Saturday, December 11, 2010

The Pill and its Discontents

 “I’ve got 44-year-olds who show up in my office after trying two months and say, ‘I don’t understand, my gynecologist told me I was fine,’” says [Dr. Jamie] Grifo. “Now, he didn’t say, ‘You’re going to be fertile forever.’ But they didn’t hear that part . . . And for these women, if IVF doesn’t work, it’s very hard to recover. They have to grieve and mourn and make a life. These women, the 44-year-olds, are the ones that struggle the most, because they are so angry. And they’re angry at one person, but they won’t admit it. They’re angry at themselves.”

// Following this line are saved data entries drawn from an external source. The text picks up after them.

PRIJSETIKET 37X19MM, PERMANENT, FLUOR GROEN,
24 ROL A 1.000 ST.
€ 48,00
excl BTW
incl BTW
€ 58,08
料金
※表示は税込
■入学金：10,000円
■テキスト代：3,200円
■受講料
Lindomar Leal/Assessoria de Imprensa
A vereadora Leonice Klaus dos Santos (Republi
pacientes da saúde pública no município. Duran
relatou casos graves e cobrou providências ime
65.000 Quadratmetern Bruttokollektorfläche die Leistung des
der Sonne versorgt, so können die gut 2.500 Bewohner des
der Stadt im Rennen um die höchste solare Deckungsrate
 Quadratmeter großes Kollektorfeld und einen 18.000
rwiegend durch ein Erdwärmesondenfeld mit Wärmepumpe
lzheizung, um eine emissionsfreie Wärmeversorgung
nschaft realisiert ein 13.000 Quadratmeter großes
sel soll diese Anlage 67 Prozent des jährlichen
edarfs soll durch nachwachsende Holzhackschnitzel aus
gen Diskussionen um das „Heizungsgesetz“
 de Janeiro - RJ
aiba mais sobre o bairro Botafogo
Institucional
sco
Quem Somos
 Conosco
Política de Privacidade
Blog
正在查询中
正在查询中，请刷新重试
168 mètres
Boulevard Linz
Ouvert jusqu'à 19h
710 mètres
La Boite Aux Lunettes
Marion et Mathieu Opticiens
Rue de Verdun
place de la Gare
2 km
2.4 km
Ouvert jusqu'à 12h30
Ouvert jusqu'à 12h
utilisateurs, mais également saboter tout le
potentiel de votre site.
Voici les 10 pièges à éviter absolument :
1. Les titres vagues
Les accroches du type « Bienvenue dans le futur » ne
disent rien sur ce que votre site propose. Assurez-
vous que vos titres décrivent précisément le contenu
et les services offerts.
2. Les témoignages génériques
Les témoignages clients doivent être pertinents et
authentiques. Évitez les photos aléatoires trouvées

While waiting for the hour-plus-late New York-Boston train, I went to the newsstand and bought the latest issue of New York Magazine for its fascinating cover article, "Waking Up from the Pill."  Although most readers here won't come to the same conclusions as its author, Vanessa Grigoriadis, most will agree with her that the Pill has greatly exacerbated female infertility and led to a great deal of heartbreak among women who delay childbearing in the interest of career ambitions and sexual freedom.  Even to a pro-sex feminist like Grigoriadis, the Pill has emerged as a tool to control rather than empower women, with disturbing consequences.

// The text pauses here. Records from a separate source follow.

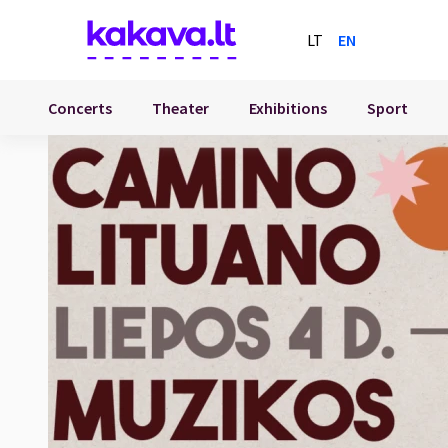
LT
EN
Concerts
Theater
Exhibitions
Sport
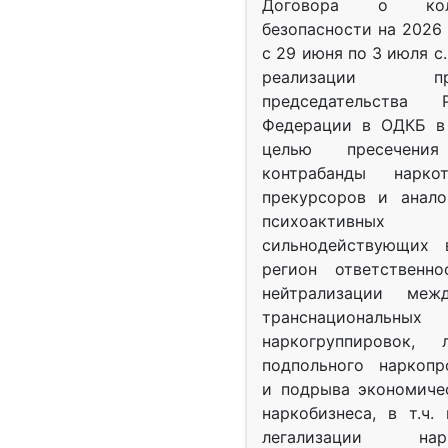
Договора о колл
безопасности на 2026 
с 29 июня по 3 июля с.
реализации при
председательства Р
Федерации в ОДКБ в 
целью пресечения
контрабанды нарко
прекурсоров и анало
психоактив
сильнодействующих 
регион ответственн
нейтрализации межд
транснациональных
наркогруппировок, 
подпольного наркопр
и подрыва экономиче
наркобизнеса, в т.ч.
легализации нарк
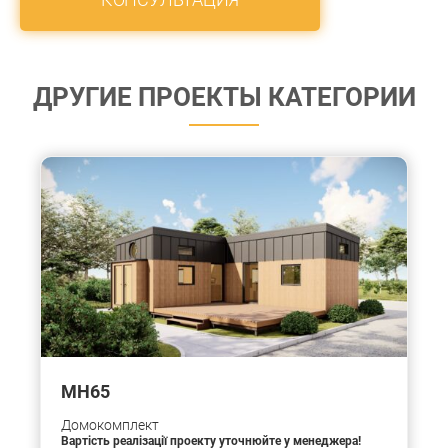
ДРУГИЕ ПРОЕКТЫ КАТЕГОРИИ
МН65
Домокомплект
Вартість реалізації проекту уточнюйте у менеджера!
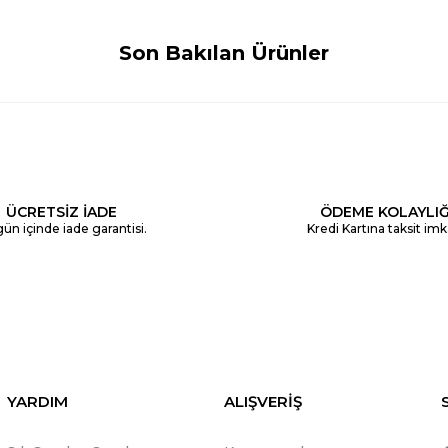
Son Bakılan Ürünler
ÜCRETSİZ İADE
ÖDEME KOLAYLIĞ
ün içinde iade garantisi.
Kredi Kartına taksit imk
YARDIM
ALIŞVERİŞ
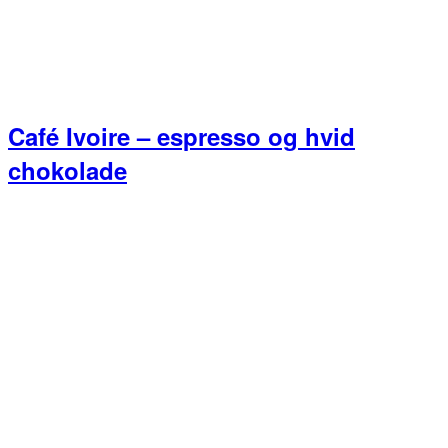
Café Ivoire – espresso og hvid
chokolade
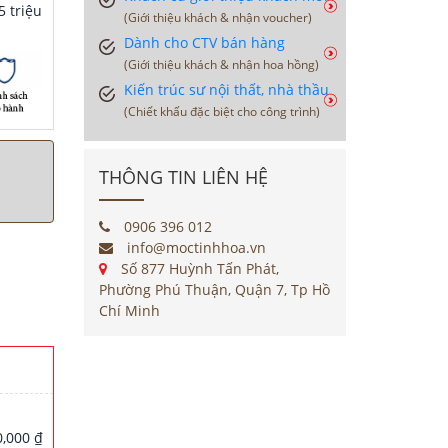
 triệu
(Giới thiệu khách & nhận voucher)
Dành cho CTV bán hàng
(Giới thiệu khách & nhận hoa hồng)
Kiến trúc sư nội thất, nhà thầu
(Chiết khấu đặc biệt cho công trình)
THÔNG TIN LIÊN HỆ
0906 396 012
info@moctinhhoa.vn
Số 877 Huỳnh Tấn Phát,
Phường Phú Thuận, Quận 7, Tp Hồ
Chí Minh
,000 ₫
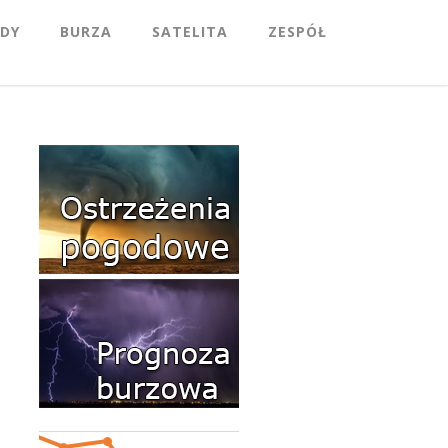
DY
BURZA
SATELITA
ZESPÓŁ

(Cross-posted at Vox Nova)

3 comments:

Dorian Speed said...

Wow - that is quite an article.

I was at the doctor's recently and was looking around the room at all the posters of ways to make yourself infertile - for a little while, or a lifetime. Very strange world we live in.

Peter and Nancy said...

That was one of the most honest articles I've ever read about the consequences for delaying fertility. If feminists believe women are truly smart enough to run their own lives, they must be willing to talk about topics like these -- even though it means being frank about women's desires to be mothers.
Nancy

Enbrethiliel said...

+JMJ+

I remember coming across an infertility blog by a woman who was so heartbroken at not being able to conceive that she felt resentful whenever she saw a mother dealing with a child in any way she didn't agree with--whether it was actual abuse or just parental discipline. And whenever she read the news and came across another story of an abused child, she railed at God for giving a baby to so many "bad" mothers and none to her, when she would have been so much better.

Of course, before she finally decided she was ready to be that model mother, she had been on the Pill for years. I really felt bad for her. There are decisions that aren't so easily reversed--if they are reversible at all.